(Recorded data)
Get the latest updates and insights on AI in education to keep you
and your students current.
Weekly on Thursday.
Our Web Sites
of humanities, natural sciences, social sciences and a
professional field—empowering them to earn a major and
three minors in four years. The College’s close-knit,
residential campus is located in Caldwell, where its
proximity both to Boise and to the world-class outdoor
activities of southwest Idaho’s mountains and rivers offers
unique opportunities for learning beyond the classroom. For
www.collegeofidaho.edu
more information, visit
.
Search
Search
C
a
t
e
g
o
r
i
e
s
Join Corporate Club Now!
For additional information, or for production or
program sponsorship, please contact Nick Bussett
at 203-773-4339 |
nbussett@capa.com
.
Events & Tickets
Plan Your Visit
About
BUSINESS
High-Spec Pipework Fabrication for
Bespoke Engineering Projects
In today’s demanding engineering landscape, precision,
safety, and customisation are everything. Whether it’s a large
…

* * *

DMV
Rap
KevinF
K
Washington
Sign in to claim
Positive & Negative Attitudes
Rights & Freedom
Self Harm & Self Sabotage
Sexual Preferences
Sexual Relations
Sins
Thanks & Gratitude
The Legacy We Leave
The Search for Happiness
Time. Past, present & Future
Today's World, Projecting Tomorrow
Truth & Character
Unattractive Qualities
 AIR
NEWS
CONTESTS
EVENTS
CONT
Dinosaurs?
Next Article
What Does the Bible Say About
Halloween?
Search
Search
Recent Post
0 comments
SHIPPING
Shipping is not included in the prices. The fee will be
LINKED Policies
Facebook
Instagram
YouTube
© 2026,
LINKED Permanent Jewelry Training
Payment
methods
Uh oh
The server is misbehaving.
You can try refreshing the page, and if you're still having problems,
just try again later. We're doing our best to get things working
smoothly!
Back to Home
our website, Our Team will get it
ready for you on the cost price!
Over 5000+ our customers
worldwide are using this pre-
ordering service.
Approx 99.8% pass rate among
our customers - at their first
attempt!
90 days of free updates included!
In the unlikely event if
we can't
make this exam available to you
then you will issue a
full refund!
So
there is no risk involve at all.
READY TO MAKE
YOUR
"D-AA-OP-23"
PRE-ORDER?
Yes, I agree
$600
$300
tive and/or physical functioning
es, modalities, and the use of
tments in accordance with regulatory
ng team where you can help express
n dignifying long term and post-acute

---

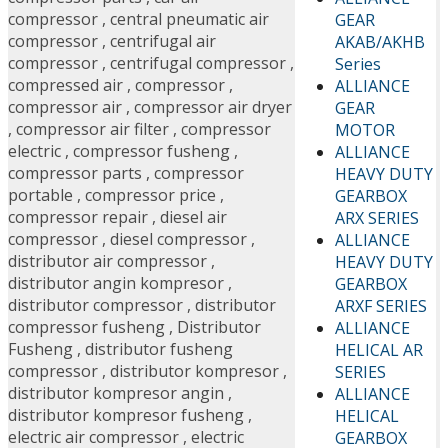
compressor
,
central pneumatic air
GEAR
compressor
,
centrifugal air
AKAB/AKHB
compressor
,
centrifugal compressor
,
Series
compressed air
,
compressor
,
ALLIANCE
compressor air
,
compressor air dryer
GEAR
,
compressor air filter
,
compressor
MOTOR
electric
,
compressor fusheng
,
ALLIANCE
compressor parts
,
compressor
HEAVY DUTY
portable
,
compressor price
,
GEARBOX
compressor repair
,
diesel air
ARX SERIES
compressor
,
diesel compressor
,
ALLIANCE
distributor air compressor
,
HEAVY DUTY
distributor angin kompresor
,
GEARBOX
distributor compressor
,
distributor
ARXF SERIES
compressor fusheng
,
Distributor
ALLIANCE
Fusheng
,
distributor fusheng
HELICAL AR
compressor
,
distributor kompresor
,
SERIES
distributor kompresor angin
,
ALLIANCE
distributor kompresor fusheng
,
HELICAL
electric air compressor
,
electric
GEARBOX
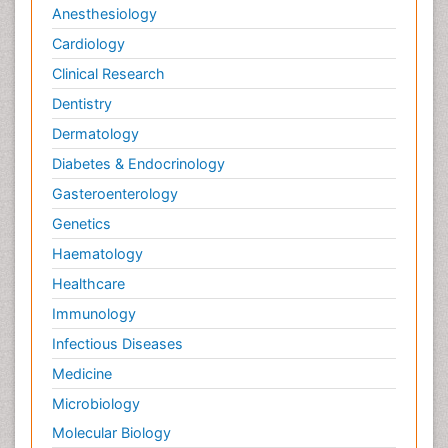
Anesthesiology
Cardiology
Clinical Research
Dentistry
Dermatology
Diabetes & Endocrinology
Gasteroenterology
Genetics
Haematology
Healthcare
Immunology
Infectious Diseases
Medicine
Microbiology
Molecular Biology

* **To do**:
Copy out the lines above, starting with the line that contains "Anesthesiology" and ending with the line that contains "Molecular Biology", both included, each word for word.

* **Your response**:
Anesthesiology
Cardiology
Clinical Research
Dentistry
Dermatology
Diabetes & Endocrinology
Gasteroenterology
Genetics
Haematology
Healthcare
Immunology
Infectious Diseases
Medicine
Microbiology
Molecular Biology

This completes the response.